### Problem statement
Reproduce the records word for word, from the first line to the line containing "rating El 180 |".

Collected data:
-------------------------

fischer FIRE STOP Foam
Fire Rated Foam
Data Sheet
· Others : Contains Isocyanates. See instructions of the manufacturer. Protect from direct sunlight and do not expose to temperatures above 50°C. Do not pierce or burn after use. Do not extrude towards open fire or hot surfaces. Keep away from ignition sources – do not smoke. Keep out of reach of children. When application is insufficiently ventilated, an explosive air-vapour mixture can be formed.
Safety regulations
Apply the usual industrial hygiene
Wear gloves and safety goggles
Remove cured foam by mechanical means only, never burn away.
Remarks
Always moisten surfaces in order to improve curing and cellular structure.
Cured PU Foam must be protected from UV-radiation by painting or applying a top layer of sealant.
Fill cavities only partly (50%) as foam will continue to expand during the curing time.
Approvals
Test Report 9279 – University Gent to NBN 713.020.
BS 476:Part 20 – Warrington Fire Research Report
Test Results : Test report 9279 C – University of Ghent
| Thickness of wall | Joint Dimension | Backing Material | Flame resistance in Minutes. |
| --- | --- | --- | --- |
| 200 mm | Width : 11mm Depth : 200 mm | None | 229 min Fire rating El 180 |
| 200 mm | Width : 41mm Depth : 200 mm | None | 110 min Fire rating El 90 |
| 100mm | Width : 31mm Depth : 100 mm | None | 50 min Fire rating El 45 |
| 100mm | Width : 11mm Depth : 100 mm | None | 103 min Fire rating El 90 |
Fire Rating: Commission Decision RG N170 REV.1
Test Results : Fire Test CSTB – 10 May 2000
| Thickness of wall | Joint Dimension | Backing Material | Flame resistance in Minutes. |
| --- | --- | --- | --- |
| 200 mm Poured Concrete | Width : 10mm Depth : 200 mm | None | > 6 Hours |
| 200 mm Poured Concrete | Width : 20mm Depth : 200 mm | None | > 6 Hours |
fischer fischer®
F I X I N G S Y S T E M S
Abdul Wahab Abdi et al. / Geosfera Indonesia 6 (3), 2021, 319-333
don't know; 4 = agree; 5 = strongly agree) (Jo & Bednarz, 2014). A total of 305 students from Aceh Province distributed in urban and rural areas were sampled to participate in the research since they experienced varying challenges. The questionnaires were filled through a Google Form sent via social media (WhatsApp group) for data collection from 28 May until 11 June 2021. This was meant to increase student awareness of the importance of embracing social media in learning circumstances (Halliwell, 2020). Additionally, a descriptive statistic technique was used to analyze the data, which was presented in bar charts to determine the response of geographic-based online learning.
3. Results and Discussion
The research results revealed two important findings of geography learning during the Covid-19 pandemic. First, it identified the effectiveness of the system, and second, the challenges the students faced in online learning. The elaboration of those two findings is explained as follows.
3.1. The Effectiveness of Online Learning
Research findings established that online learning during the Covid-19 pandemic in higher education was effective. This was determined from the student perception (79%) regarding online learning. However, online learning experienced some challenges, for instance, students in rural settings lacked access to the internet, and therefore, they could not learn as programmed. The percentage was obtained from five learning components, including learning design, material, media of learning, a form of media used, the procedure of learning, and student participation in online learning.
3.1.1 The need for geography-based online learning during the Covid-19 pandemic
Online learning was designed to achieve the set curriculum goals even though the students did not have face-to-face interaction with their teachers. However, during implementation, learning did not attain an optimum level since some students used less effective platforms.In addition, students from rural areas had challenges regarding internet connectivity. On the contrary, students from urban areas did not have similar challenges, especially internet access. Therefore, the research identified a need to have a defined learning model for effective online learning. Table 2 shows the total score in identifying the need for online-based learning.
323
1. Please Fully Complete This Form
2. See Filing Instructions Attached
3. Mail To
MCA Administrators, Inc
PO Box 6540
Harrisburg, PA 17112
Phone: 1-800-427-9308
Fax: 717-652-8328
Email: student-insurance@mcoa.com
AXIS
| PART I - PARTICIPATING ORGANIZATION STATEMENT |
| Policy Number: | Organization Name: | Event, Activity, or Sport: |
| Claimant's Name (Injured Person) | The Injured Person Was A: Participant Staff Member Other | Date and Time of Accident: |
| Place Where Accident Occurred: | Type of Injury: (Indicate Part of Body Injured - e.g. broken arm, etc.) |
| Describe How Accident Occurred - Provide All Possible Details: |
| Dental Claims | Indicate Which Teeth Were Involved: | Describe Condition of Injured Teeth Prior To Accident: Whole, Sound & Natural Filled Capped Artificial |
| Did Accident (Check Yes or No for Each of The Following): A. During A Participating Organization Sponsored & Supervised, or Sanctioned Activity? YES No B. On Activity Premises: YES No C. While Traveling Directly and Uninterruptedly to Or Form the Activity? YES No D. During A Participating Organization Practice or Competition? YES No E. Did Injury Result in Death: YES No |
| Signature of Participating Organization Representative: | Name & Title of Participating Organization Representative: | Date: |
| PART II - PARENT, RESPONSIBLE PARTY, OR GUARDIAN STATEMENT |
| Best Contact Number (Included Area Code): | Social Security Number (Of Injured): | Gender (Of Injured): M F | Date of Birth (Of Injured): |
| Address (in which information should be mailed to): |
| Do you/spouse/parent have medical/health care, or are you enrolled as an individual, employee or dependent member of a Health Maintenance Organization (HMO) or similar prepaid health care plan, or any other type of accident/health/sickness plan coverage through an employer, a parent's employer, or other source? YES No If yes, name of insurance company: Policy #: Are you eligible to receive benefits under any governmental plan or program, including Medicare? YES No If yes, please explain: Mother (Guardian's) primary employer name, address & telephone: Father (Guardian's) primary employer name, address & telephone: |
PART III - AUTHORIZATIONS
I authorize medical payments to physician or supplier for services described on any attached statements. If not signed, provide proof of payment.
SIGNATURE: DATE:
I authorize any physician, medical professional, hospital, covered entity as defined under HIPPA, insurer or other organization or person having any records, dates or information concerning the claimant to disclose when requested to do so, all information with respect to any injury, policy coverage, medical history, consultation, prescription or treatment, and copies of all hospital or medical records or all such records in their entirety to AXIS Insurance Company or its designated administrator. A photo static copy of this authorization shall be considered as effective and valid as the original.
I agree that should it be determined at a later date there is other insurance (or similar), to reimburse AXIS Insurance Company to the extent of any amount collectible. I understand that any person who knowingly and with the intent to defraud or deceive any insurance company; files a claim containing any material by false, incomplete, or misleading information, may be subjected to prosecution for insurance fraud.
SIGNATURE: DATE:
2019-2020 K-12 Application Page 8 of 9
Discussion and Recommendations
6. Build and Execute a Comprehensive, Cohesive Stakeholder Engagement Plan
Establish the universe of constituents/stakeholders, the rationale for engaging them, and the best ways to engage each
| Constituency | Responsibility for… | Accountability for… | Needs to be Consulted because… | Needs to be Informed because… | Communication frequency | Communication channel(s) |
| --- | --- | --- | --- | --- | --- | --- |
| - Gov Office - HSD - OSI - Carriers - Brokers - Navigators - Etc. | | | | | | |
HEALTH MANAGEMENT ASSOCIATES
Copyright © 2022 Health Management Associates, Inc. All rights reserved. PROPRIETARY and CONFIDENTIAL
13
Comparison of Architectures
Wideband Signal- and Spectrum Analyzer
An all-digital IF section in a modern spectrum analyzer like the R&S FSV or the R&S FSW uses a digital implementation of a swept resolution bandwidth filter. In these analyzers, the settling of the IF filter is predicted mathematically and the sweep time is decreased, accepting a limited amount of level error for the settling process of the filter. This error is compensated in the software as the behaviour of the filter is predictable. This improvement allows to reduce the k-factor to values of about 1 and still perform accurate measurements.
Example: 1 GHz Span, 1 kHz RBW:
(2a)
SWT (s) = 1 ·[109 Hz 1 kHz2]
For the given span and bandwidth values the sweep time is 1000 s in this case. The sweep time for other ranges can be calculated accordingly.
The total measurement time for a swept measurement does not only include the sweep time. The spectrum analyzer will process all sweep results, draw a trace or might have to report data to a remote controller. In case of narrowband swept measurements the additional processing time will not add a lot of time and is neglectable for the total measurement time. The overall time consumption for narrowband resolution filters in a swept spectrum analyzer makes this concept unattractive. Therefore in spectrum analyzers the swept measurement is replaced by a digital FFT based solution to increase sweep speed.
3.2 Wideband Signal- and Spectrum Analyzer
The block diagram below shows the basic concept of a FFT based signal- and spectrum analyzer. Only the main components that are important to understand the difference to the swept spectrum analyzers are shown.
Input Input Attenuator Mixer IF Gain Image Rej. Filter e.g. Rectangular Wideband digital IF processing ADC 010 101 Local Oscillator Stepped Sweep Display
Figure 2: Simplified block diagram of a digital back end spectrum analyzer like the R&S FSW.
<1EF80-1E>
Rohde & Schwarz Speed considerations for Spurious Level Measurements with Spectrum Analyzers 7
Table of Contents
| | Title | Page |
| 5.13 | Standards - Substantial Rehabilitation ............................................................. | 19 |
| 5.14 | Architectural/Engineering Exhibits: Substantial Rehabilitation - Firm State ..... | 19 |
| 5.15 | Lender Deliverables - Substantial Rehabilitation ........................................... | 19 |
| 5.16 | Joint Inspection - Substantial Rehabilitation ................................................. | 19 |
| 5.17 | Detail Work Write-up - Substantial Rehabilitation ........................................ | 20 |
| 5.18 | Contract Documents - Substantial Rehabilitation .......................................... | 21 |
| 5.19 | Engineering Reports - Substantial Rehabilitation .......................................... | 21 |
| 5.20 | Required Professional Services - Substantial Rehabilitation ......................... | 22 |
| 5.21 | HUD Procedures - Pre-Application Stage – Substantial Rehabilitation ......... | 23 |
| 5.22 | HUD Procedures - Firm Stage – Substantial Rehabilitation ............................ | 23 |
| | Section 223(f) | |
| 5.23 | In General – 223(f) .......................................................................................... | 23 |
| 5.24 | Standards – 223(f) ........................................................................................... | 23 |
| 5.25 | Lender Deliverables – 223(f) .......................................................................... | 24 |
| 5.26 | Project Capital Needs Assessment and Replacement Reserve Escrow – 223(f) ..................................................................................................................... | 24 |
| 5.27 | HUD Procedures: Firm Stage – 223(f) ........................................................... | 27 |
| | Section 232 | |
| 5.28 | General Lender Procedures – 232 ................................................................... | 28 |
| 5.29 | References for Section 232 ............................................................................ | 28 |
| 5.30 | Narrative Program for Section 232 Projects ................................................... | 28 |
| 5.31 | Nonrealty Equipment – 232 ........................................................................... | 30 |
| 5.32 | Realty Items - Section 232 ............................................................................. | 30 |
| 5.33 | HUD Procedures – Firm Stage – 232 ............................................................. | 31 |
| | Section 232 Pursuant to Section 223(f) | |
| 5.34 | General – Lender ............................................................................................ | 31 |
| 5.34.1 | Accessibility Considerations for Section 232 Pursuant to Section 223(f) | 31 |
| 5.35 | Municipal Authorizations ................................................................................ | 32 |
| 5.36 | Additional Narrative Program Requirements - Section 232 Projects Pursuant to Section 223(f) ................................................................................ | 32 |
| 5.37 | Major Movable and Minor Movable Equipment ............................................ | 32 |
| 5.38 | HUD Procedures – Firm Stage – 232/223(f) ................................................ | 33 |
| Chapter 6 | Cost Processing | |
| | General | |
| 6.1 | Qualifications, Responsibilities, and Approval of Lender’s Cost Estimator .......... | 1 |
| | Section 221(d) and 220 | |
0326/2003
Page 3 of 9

-------------------------

### Problem solution
fischer FIRE STOP Foam
Fire Rated Foam
Data Sheet
· Others : Contains Isocyanates. See instructions of the manufacturer. Protect from direct sunlight and do not expose to temperatures above 50°C. Do not pierce or burn after use. Do not extrude towards open fire or hot surfaces. Keep away from ignition sources – do not smoke. Keep out of reach of children. When application is insufficiently ventilated, an explosive air-vapour mixture can be formed.
Safety regulations
Apply the usual industrial hygiene
Wear gloves and safety goggles
Remove cured foam by mechanical means only, never burn away.
Remarks
Always moisten surfaces in order to improve curing and cellular structure.
Cured PU Foam must be protected from UV-radiation by painting or applying a top layer of sealant.
Fill cavities only partly (50%) as foam will continue to expand during the curing time.
Approvals
Test Report 9279 – University Gent to NBN 713.020.
BS 476:Part 20 – Warrington Fire Research Report
Test Results : Test report 9279 C – University of Ghent
| Thickness of wall | Joint Dimension | Backing Material | Flame resistance in Minutes. |
| --- | --- | --- | --- |
| 200 mm | Width : 11mm Depth : 200 mm | None | 229 min Fire rating El 180 |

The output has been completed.